Page images and extracted text
▽

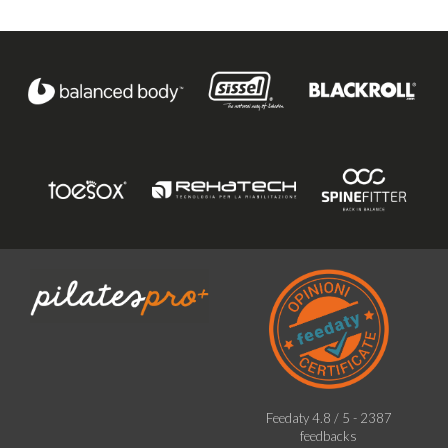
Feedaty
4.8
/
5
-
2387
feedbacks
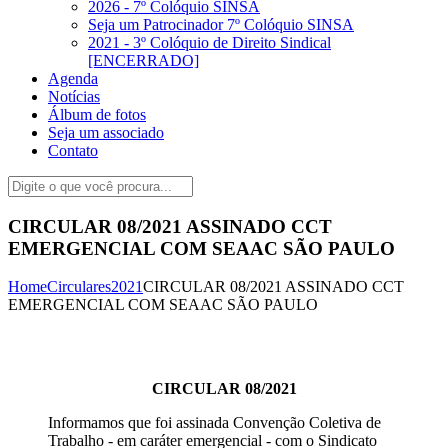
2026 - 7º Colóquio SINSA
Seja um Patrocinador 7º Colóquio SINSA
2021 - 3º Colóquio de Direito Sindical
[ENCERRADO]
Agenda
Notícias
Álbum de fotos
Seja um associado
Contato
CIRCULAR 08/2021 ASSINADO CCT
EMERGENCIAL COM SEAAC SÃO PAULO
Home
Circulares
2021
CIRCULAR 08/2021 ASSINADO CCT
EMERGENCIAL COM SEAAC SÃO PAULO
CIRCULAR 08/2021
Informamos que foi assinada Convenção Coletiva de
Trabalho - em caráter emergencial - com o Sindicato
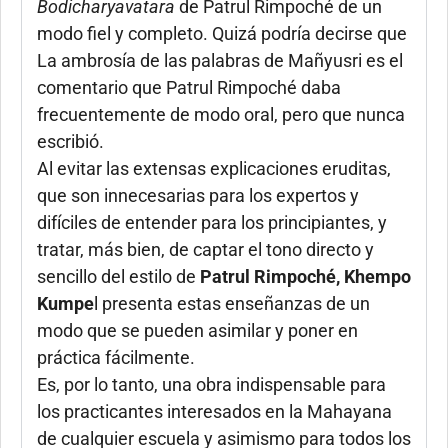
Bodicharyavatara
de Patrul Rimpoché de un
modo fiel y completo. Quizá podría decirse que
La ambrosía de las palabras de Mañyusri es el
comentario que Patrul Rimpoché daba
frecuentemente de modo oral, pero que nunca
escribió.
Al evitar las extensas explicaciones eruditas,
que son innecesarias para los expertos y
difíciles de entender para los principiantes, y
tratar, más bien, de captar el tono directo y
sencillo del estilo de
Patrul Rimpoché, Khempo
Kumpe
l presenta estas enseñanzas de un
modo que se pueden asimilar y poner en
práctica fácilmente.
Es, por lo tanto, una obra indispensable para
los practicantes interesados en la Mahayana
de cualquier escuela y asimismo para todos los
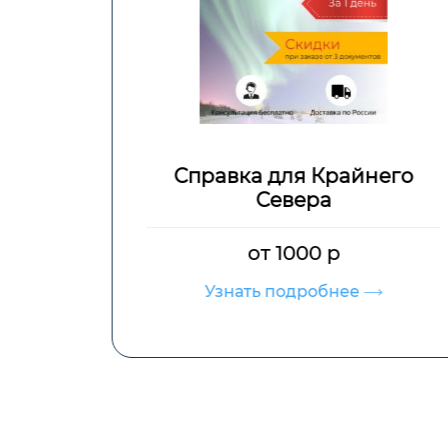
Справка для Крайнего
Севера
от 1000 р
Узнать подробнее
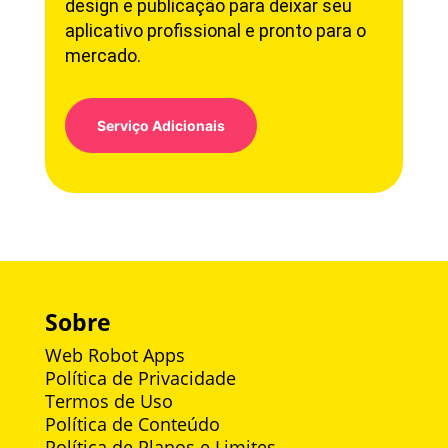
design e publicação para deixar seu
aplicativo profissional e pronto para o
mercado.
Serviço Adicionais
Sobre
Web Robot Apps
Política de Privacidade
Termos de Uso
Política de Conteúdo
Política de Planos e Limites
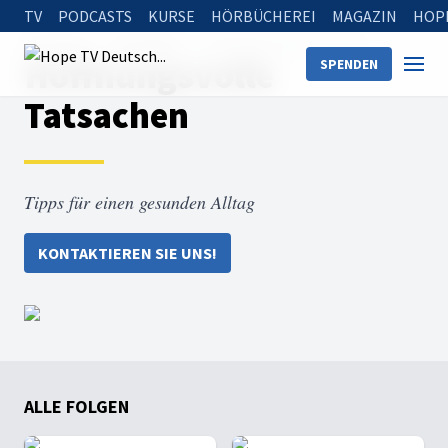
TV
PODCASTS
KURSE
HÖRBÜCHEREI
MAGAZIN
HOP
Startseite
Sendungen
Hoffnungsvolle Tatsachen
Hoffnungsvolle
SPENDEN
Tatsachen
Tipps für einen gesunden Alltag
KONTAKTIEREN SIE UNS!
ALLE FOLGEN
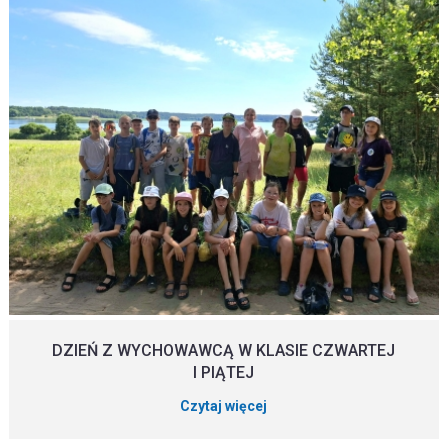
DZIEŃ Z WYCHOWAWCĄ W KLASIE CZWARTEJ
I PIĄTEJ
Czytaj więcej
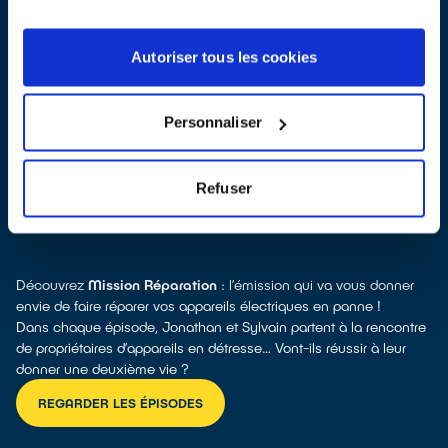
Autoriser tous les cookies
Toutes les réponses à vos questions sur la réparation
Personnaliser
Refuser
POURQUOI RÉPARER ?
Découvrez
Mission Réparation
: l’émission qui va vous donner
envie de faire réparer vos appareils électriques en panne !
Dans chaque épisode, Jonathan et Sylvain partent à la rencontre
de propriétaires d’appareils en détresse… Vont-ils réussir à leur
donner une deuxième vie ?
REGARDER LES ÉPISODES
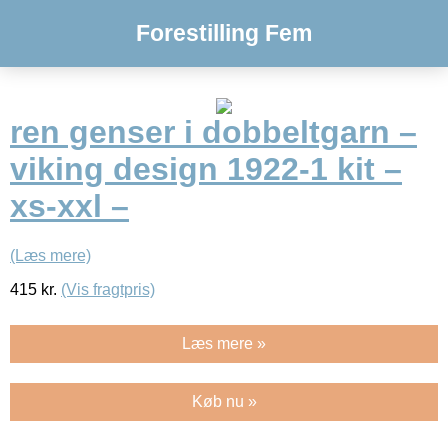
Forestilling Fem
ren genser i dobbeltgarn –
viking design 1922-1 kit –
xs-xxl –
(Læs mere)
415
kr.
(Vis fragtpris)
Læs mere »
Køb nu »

△

**To do**: If a line in the records holds the string "Seja", copy it.

**Response**:
Seja um Patrocinador 7º Colóquio SINSA
Seja um associado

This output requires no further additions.